» DIRECTIONS FOR THIS TASK
Show each line of the items below that contains the word "glasses", with case counting.

%%

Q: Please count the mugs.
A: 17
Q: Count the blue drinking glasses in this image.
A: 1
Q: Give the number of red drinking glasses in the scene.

%%

» TASK SOLUTION
Q: Count the blue drinking glasses in this image.
Q: Give the number of red drinking glasses in the scene.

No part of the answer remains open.